DIRECTIVE:
Your task is to retype each line of the data below exactly.

[Stored data entries]
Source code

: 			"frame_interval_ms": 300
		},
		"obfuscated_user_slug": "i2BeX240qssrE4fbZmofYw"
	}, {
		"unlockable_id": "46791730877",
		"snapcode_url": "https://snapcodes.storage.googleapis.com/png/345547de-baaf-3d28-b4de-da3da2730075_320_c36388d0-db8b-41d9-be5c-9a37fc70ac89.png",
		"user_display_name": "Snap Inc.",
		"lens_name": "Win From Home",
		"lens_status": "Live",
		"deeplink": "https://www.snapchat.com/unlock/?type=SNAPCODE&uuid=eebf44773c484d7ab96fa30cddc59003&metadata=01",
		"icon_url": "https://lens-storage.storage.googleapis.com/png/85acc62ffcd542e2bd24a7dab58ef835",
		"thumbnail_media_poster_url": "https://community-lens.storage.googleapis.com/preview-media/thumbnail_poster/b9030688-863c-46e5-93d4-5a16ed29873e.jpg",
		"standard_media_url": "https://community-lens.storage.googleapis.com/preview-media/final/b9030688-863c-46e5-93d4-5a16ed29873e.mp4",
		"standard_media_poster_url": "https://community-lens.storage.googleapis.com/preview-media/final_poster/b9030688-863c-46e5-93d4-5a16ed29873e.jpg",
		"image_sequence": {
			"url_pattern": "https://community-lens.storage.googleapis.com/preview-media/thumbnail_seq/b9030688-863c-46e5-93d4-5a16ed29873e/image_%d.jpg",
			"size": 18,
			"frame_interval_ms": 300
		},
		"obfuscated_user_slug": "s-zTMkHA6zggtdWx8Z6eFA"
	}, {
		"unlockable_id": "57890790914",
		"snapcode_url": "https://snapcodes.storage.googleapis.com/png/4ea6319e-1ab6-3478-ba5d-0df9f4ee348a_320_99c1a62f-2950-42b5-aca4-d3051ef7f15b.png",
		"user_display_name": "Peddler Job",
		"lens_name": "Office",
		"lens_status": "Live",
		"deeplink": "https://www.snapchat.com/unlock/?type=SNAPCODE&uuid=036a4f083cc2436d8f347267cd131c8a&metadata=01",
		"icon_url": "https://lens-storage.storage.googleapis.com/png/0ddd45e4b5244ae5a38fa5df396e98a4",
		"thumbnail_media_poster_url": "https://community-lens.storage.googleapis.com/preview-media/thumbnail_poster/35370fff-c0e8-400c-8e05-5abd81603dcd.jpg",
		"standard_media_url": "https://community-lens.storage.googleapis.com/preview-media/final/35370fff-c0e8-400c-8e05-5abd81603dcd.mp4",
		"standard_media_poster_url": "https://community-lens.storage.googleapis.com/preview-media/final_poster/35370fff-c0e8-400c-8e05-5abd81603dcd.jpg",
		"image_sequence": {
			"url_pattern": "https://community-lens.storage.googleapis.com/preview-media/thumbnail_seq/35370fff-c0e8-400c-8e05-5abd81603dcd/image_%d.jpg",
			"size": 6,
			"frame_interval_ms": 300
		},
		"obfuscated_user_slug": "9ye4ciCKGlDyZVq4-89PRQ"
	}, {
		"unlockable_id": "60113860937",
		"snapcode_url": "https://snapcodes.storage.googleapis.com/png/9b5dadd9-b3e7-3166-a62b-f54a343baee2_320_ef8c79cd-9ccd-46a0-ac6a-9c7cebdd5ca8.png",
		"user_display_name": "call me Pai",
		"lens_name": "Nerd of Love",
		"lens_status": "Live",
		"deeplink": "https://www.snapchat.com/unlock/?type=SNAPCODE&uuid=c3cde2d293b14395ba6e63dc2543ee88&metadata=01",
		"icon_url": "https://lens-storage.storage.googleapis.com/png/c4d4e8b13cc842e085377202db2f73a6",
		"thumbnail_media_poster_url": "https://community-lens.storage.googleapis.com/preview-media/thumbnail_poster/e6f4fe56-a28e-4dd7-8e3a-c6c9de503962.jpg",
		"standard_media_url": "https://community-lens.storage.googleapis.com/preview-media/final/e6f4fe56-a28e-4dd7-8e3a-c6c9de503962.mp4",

TASK RESPONSE:
Source code

: 			"frame_interval_ms": 300
		},
		"obfuscated_user_slug": "i2BeX240qssrE4fbZmofYw"
	}, {
		"unlockable_id": "46791730877",
		"snapcode_url": "https://snapcodes.storage.googleapis.com/png/345547de-baaf-3d28-b4de-da3da2730075_320_c36388d0-db8b-41d9-be5c-9a37fc70ac89.png",
		"user_display_name": "Snap Inc.",
		"lens_name": "Win From Home",
		"lens_status": "Live",
		"deeplink": "https://www.snapchat.com/unlock/?type=SNAPCODE&uuid=eebf44773c484d7ab96fa30cddc59003&metadata=01",
		"icon_url": "https://lens-storage.storage.googleapis.com/png/85acc62ffcd542e2bd24a7dab58ef835",
		"thumbnail_media_poster_url": "https://community-lens.storage.googleapis.com/preview-media/thumbnail_poster/b9030688-863c-46e5-93d4-5a16ed29873e.jpg",
		"standard_media_url": "https://community-lens.storage.googleapis.com/preview-media/final/b9030688-863c-46e5-93d4-5a16ed29873e.mp4",
		"standard_media_poster_url": "https://community-lens.storage.googleapis.com/preview-media/final_poster/b9030688-863c-46e5-93d4-5a16ed29873e.jpg",
		"image_sequence": {
			"url_pattern": "https://community-lens.storage.googleapis.com/preview-media/thumbnail_seq/b9030688-863c-46e5-93d4-5a16ed29873e/image_%d.jpg",
			"size": 18,
			"frame_interval_ms": 300
		},
		"obfuscated_user_slug": "s-zTMkHA6zggtdWx8Z6eFA"
	}, {
		"unlockable_id": "57890790914",
		"snapcode_url": "https://snapcodes.storage.googleapis.com/png/4ea6319e-1ab6-3478-ba5d-0df9f4ee348a_320_99c1a62f-2950-42b5-aca4-d3051ef7f15b.png",
		"user_display_name": "Peddler Job",
		"lens_name": "Office",
		"lens_status": "Live",
		"deeplink": "https://www.snapchat.com/unlock/?type=SNAPCODE&uuid=036a4f083cc2436d8f347267cd131c8a&metadata=01",
		"icon_url": "https://lens-storage.storage.googleapis.com/png/0ddd45e4b5244ae5a38fa5df396e98a4",
		"thumbnail_media_poster_url": "https://community-lens.storage.googleapis.com/preview-media/thumbnail_poster/35370fff-c0e8-400c-8e05-5abd81603dcd.jpg",
		"standard_media_url": "https://community-lens.storage.googleapis.com/preview-media/final/35370fff-c0e8-400c-8e05-5abd81603dcd.mp4",
		"standard_media_poster_url": "https://community-lens.storage.googleapis.com/preview-media/final_poster/35370fff-c0e8-400c-8e05-5abd81603dcd.jpg",
		"image_sequence": {
			"url_pattern": "https://community-lens.storage.googleapis.com/preview-media/thumbnail_seq/35370fff-c0e8-400c-8e05-5abd81603dcd/image_%d.jpg",
			"size": 6,
			"frame_interval_ms": 300
		},
		"obfuscated_user_slug": "9ye4ciCKGlDyZVq4-89PRQ"
	}, {
		"unlockable_id": "60113860937",
		"snapcode_url": "https://snapcodes.storage.googleapis.com/png/9b5dadd9-b3e7-3166-a62b-f54a343baee2_320_ef8c79cd-9ccd-46a0-ac6a-9c7cebdd5ca8.png",
		"user_display_name": "call me Pai",
		"lens_name": "Nerd of Love",
		"lens_status": "Live",
		"deeplink": "https://www.snapchat.com/unlock/?type=SNAPCODE&uuid=c3cde2d293b14395ba6e63dc2543ee88&metadata=01",
		"icon_url": "https://lens-storage.storage.googleapis.com/png/c4d4e8b13cc842e085377202db2f73a6",
		"thumbnail_media_poster_url": "https://community-lens.storage.googleapis.com/preview-media/thumbnail_poster/e6f4fe56-a28e-4dd7-8e3a-c6c9de503962.jpg",
		"standard_media_url": "https://community-lens.storage.googleapis.com/preview-media/final/e6f4fe56-a28e-4dd7-8e3a-c6c9de503962.mp4",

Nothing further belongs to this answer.